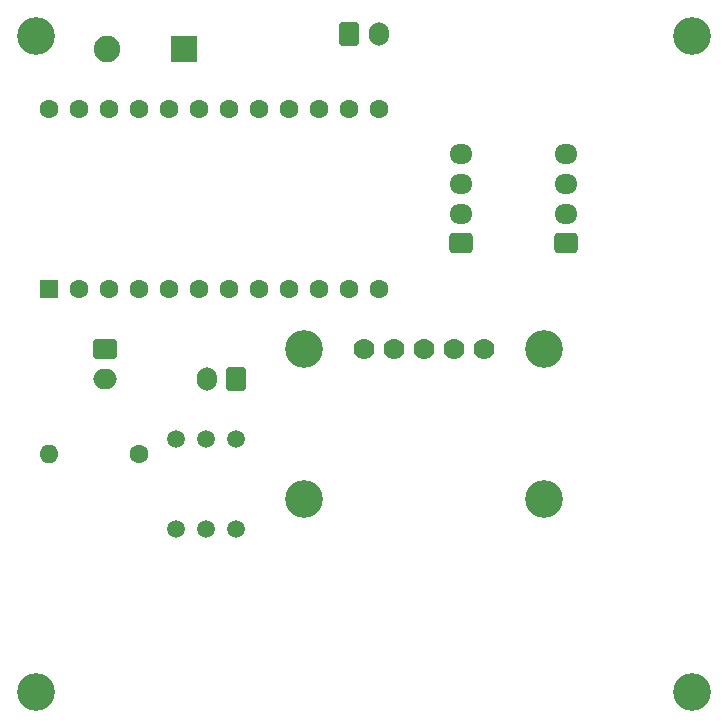
<source format=gbr>
%TF.GenerationSoftware,KiCad,Pcbnew,7.0.9*%
%TF.CreationDate,2023-12-12T23:07:43+09:00*%
%TF.ProjectId,shikisaku,7368696b-6973-4616-9b75-2e6b69636164,rev?*%
%TF.SameCoordinates,Original*%
%TF.FileFunction,Soldermask,Bot*%
%TF.FilePolarity,Negative*%
%FSLAX46Y46*%
G04 Gerber Fmt 4.6, Leading zero omitted, Abs format (unit mm)*
G04 Created by KiCad (PCBNEW 7.0.9) date 2023-12-12 23:07:43*
%MOMM*%
%LPD*%
G01*
G04 APERTURE LIST*
G04 Aperture macros list*
%AMRoundRect*
0 Rectangle with rounded corners*
0 $1 Rounding radius*
0 $2 $3 $4 $5 $6 $7 $8 $9 X,Y pos of 4 corners*
0 Add a 4 corners polygon primitive as box body*
4,1,4,$2,$3,$4,$5,$6,$7,$8,$9,$2,$3,0*
0 Add four circle primitives for the rounded corners*
1,1,$1+$1,$2,$3*
1,1,$1+$1,$4,$5*
1,1,$1+$1,$6,$7*
1,1,$1+$1,$8,$9*
0 Add four rect primitives between the rounded corners*
20,1,$1+$1,$2,$3,$4,$5,0*
20,1,$1+$1,$4,$5,$6,$7,0*
20,1,$1+$1,$6,$7,$8,$9,0*
20,1,$1+$1,$8,$9,$2,$3,0*%
G04 Aperture macros list end*
%ADD10RoundRect,0.250000X0.600000X0.750000X-0.600000X0.750000X-0.600000X-0.750000X0.600000X-0.750000X0*%
%ADD11O,1.700000X2.000000*%
%ADD12RoundRect,0.250000X-0.750000X0.600000X-0.750000X-0.600000X0.750000X-0.600000X0.750000X0.600000X0*%
%ADD13O,2.000000X1.700000*%
%ADD14R,1.600000X1.600000*%
%ADD15C,1.600000*%
%ADD16C,3.200000*%
%ADD17C,1.500000*%
%ADD18RoundRect,0.250000X-0.600000X-0.750000X0.600000X-0.750000X0.600000X0.750000X-0.600000X0.750000X0*%
%ADD19R,2.250000X2.250000*%
%ADD20C,2.250000*%
%ADD21O,1.600000X1.600000*%
%ADD22RoundRect,0.250000X0.725000X-0.600000X0.725000X0.600000X-0.725000X0.600000X-0.725000X-0.600000X0*%
%ADD23O,1.950000X1.700000*%
%ADD24C,1.778000*%
G04 APERTURE END LIST*
D10*
%TO.C,SW_POWER*%
X120955000Y-93020000D03*
D11*
X118455000Y-93020000D03*
%TD*%
D12*
%TO.C,BATT*%
X109800000Y-90500000D03*
D13*
X109800000Y-93000000D03*
%TD*%
D14*
%TO.C,U1*%
X105080000Y-85400000D03*
D15*
X107620000Y-85400000D03*
X110160000Y-85400000D03*
X112700000Y-85400000D03*
X115240000Y-85400000D03*
X117780000Y-85400000D03*
X120320000Y-85400000D03*
X122860000Y-85400000D03*
X125400000Y-85400000D03*
X127940000Y-85400000D03*
X130480000Y-85400000D03*
X133020000Y-85400000D03*
X133020000Y-70160000D03*
X130480000Y-70160000D03*
X127940000Y-70160000D03*
X125400000Y-70160000D03*
X122860000Y-70160000D03*
X120320000Y-70160000D03*
X117780000Y-70160000D03*
X115240000Y-70160000D03*
X112700000Y-70160000D03*
X110160000Y-70160000D03*
X107620000Y-70160000D03*
X105080000Y-70160000D03*
%TD*%
D16*
%TO.C,H4*%
X104000000Y-119500000D03*
%TD*%
D17*
%TO.C,U5*%
X120955000Y-98070000D03*
X118415000Y-98070000D03*
X115875000Y-98070000D03*
X115875000Y-105690000D03*
X118415000Y-105690000D03*
X120955000Y-105690000D03*
%TD*%
D18*
%TO.C,SW_KEY*%
X130520000Y-63810000D03*
D11*
X133020000Y-63810000D03*
%TD*%
D16*
%TO.C,H3*%
X159500000Y-119500000D03*
%TD*%
D19*
%TO.C,SW_RST*%
X116510000Y-65080000D03*
D20*
X110010000Y-65080000D03*
%TD*%
D16*
%TO.C,H2*%
X159500000Y-64000000D03*
%TD*%
%TO.C,H1*%
X104000000Y-64000000D03*
%TD*%
D15*
%TO.C,R1*%
X112700000Y-99370000D03*
D21*
X105080000Y-99370000D03*
%TD*%
D22*
%TO.C,U3_H*%
X140005000Y-81510000D03*
D23*
X140005000Y-79010000D03*
X140005000Y-76510000D03*
X140005000Y-74010000D03*
%TD*%
D22*
%TO.C,U4_V*%
X148895000Y-81510000D03*
D23*
X148895000Y-79010000D03*
X148895000Y-76510000D03*
X148895000Y-74010000D03*
%TD*%
D16*
%TO.C,U2*%
X126670000Y-90480000D03*
X126670000Y-103180000D03*
X146990000Y-90480000D03*
X146990000Y-103180000D03*
D24*
X131750000Y-90480000D03*
X134290000Y-90480000D03*
X136830000Y-90480000D03*
X139370000Y-90480000D03*
X141910000Y-90480000D03*
%TD*%
M02*

</source>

########################################

Extract the full listing exactly, with the pictures left out.

TASK ANSWER →
<source format=gbr>
%TF.GenerationSoftware,KiCad,Pcbnew,7.0.9*%
%TF.CreationDate,2023-12-12T23:07:43+09:00*%
%TF.ProjectId,shikisaku,7368696b-6973-4616-9b75-2e6b69636164,rev?*%
%TF.SameCoordinates,Original*%
%TF.FileFunction,Soldermask,Bot*%
%TF.FilePolarity,Negative*%
%FSLAX46Y46*%
G04 Gerber Fmt 4.6, Leading zero omitted, Abs format (unit mm)*
G04 Created by KiCad (PCBNEW 7.0.9) date 2023-12-12 23:07:43*
%MOMM*%
%LPD*%
G01*
G04 APERTURE LIST*
G04 Aperture macros list*
%AMRoundRect*
0 Rectangle with rounded corners*
0 $1 Rounding radius*
0 $2 $3 $4 $5 $6 $7 $8 $9 X,Y pos of 4 corners*
0 Add a 4 corners polygon primitive as box body*
4,1,4,$2,$3,$4,$5,$6,$7,$8,$9,$2,$3,0*
0 Add four circle primitives for the rounded corners*
1,1,$1+$1,$2,$3*
1,1,$1+$1,$4,$5*
1,1,$1+$1,$6,$7*
1,1,$1+$1,$8,$9*
0 Add four rect primitives between the rounded corners*
20,1,$1+$1,$2,$3,$4,$5,0*
20,1,$1+$1,$4,$5,$6,$7,0*
20,1,$1+$1,$6,$7,$8,$9,0*
20,1,$1+$1,$8,$9,$2,$3,0*%
G04 Aperture macros list end*
%ADD10RoundRect,0.250000X0.600000X0.750000X-0.600000X0.750000X-0.600000X-0.750000X0.600000X-0.750000X0*%
%ADD11O,1.700000X2.000000*%
%ADD12RoundRect,0.250000X-0.750000X0.600000X-0.750000X-0.600000X0.750000X-0.600000X0.750000X0.600000X0*%
%ADD13O,2.000000X1.700000*%
%ADD14R,1.600000X1.600000*%
%ADD15C,1.600000*%
%ADD16C,3.200000*%
%ADD17C,1.500000*%
%ADD18RoundRect,0.250000X-0.600000X-0.750000X0.600000X-0.750000X0.600000X0.750000X-0.600000X0.750000X0*%
%ADD19R,2.250000X2.250000*%
%ADD20C,2.250000*%
%ADD21O,1.600000X1.600000*%
%ADD22RoundRect,0.250000X0.725000X-0.600000X0.725000X0.600000X-0.725000X0.600000X-0.725000X-0.600000X0*%
%ADD23O,1.950000X1.700000*%
%ADD24C,1.778000*%
G04 APERTURE END LIST*
D10*
%TO.C,SW_POWER*%
X120955000Y-93020000D03*
D11*
X118455000Y-93020000D03*
%TD*%
D12*
%TO.C,BATT*%
X109800000Y-90500000D03*
D13*
X109800000Y-93000000D03*
%TD*%
D14*
%TO.C,U1*%
X105080000Y-85400000D03*
D15*
X107620000Y-85400000D03*
X110160000Y-85400000D03*
X112700000Y-85400000D03*
X115240000Y-85400000D03*
X117780000Y-85400000D03*
X120320000Y-85400000D03*
X122860000Y-85400000D03*
X125400000Y-85400000D03*
X127940000Y-85400000D03*
X130480000Y-85400000D03*
X133020000Y-85400000D03*
X133020000Y-70160000D03*
X130480000Y-70160000D03*
X127940000Y-70160000D03*
X125400000Y-70160000D03*
X122860000Y-70160000D03*
X120320000Y-70160000D03*
X117780000Y-70160000D03*
X115240000Y-70160000D03*
X112700000Y-70160000D03*
X110160000Y-70160000D03*
X107620000Y-70160000D03*
X105080000Y-70160000D03*
%TD*%
D16*
%TO.C,H4*%
X104000000Y-119500000D03*
%TD*%
D17*
%TO.C,U5*%
X120955000Y-98070000D03*
X118415000Y-98070000D03*
X115875000Y-98070000D03*
X115875000Y-105690000D03*
X118415000Y-105690000D03*
X120955000Y-105690000D03*
%TD*%
D18*
%TO.C,SW_KEY*%
X130520000Y-63810000D03*
D11*
X133020000Y-63810000D03*
%TD*%
D16*
%TO.C,H3*%
X159500000Y-119500000D03*
%TD*%
D19*
%TO.C,SW_RST*%
X116510000Y-65080000D03*
D20*
X110010000Y-65080000D03*
%TD*%
D16*
%TO.C,H2*%
X159500000Y-64000000D03*
%TD*%
%TO.C,H1*%
X104000000Y-64000000D03*
%TD*%
D15*
%TO.C,R1*%
X112700000Y-99370000D03*
D21*
X105080000Y-99370000D03*
%TD*%
D22*
%TO.C,U3_H*%
X140005000Y-81510000D03*
D23*
X140005000Y-79010000D03*
X140005000Y-76510000D03*
X140005000Y-74010000D03*
%TD*%
D22*
%TO.C,U4_V*%
X148895000Y-81510000D03*
D23*
X148895000Y-79010000D03*
X148895000Y-76510000D03*
X148895000Y-74010000D03*
%TD*%
D16*
%TO.C,U2*%
X126670000Y-90480000D03*
X126670000Y-103180000D03*
X146990000Y-90480000D03*
X146990000Y-103180000D03*
D24*
X131750000Y-90480000D03*
X134290000Y-90480000D03*
X136830000Y-90480000D03*
X139370000Y-90480000D03*
X141910000Y-90480000D03*
%TD*%
M02*

</source>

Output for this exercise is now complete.